Neste 31 de maio, Dia Mundial sem Tabaco, a Fundação do Câncer e diversas organizações decidiram mirar com precisão o alvo mais dissimulado do mercado de nicotina: os cigarros eletrônicos — ou, como preferem os fabricantes, vapes.
Bonitos, coloridos, aromáticos. Embalados com sabores de tutti-frutti e aparência de gadget de luxo, os vapes vêm conquistando uma geração que cresceu ouvindo que o cigarro mata, mas que agora é seduzida por um produto disfarçado de inovação. E é aí que mora o perigo.
A roleta da ilusão
No sábado, a Praia de Ipanema, cartão-postal do Rio e reduto de jovens, será palco de uma ação interativa: a “Roleta que dá a real”. A mecânica é leve, quase divertida — girar a roleta e ganhar um brinde. Mas o prêmio é acompanhado de verdades incômodas: cards com dados e reflexões sobre os riscos do uso dos cigarros eletrônicos.
“Usamos a linguagem deles para abrir os olhos. O jovem precisa se reconhecer na mensagem, não rejeitá-la”, explica Luiz Augusto Maltoni, diretor executivo da Fundação do Câncer.
Embalagem atrativa, conteúdo tóxico
Segundo dados do Ministério da Saúde, 70% dos usuários de vapes no Brasil têm entre 15 e 24 anos. Essa é, para a indústria, a mina de ouro. Não à toa, os dispositivos são desenvolvidos com sabores doces e design chamativo — é uma armadilha de marketing bem arquitetada, cujo objetivo não é ajudar ninguém a parar de fumar, como tentam vender, mas sim criar uma nova geração de dependentes.
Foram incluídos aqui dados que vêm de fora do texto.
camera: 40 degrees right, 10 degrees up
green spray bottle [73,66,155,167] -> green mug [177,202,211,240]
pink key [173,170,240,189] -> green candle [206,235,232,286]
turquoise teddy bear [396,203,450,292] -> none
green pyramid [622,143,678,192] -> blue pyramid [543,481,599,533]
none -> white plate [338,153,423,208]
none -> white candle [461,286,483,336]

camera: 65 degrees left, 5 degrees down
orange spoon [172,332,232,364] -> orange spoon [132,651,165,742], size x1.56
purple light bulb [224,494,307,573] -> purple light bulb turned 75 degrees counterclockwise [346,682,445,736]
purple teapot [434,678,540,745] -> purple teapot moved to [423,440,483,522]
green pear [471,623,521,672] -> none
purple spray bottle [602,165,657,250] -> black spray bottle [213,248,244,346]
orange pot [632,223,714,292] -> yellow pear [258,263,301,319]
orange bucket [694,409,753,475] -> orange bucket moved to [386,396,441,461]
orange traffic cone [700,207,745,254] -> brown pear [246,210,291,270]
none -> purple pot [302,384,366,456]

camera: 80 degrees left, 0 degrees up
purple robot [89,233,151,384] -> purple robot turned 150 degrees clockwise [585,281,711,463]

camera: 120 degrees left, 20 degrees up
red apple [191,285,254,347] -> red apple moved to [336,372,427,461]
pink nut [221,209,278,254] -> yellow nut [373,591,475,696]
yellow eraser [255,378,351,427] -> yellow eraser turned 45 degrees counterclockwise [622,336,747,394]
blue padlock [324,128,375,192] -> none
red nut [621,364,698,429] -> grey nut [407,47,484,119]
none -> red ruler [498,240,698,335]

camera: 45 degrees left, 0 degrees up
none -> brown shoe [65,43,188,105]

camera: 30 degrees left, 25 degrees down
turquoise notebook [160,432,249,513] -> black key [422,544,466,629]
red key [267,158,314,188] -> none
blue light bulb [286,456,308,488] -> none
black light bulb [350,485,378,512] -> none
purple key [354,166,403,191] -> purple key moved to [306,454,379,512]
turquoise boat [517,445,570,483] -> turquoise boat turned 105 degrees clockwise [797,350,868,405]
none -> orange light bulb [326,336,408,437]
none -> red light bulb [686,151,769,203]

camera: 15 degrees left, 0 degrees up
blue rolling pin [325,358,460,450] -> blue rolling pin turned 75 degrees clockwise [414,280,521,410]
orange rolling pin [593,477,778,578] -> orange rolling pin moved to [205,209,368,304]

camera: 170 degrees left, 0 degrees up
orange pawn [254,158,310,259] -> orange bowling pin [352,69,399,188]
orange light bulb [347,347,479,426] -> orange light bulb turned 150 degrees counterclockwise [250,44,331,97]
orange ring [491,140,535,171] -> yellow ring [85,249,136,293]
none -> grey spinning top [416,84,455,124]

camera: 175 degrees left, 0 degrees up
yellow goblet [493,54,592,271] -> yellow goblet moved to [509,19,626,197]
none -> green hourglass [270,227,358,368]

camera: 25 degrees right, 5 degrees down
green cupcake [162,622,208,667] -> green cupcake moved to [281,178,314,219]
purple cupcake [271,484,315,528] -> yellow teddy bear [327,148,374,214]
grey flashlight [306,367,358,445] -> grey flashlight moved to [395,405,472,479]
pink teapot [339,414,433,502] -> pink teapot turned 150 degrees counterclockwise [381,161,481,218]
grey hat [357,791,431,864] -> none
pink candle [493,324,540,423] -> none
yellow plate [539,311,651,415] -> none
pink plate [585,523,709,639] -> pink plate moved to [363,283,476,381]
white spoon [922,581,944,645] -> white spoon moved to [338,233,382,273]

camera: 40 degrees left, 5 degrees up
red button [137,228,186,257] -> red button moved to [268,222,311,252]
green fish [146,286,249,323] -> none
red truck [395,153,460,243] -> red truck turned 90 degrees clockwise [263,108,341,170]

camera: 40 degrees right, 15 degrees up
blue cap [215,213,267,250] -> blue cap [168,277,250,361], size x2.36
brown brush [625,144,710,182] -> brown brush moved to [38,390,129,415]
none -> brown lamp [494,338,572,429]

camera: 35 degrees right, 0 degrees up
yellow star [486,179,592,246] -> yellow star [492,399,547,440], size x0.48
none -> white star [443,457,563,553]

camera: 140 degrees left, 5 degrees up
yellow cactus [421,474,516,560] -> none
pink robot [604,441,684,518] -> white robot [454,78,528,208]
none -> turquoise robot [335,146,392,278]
O Levantamento Nacional sobre Álcool e Drogas revela o que a experiência já denunciava: 77% dos usuários dizem que o vape não ajudou a parar de fumar cigarro comum. O discurso da “alternativa segura” cai por terra diante dos dados — e do dano real.
Resistência em rede
A campanha da Fundação do Câncer é fruto de uma coalizão com outras entidades de peso, como o Movimento Todos Juntos Contra o Câncer (TJCC), a ACT Promoção da Saúde, a Abrale e a Femama. Mais de 50 instituições de todo o país apoiam a causa, que vai além da conscientização: exige ação política.
O movimento lançou uma carta-manifesto aos Poderes Executivo e Legislativo pedindo a manutenção da proibição dos dispositivos eletrônicos para fumar, vigente no Brasil desde 2009 e reforçada em 2024 pela Resolução RDC nº 855 da Anvisa.
O Brasil resiste — por enquanto
A legislação brasileira é, nesse ponto, mais protetiva que a de países como EUA, Reino Unido e Austrália. Mas como lembra o epidemiologista do Inca, André Szklo, isso não significa que a batalha está ganha.
“Os produtos continuam circulando, muitas vezes contrabandeados, com aceitação social. O problema é de fiscalização, sim, mas também de cultura”, diz ele.
Szklo aponta uma ameaça ainda mais perversa: o vape como porta de entrada para o cigarro convencional. “Estabelecida a dependência, o jovem tende a migrar para o cigarro comum, mais barato e ainda mais letal. É um ciclo de dano progressivo que interessa à indústria, não ao indivíduo.”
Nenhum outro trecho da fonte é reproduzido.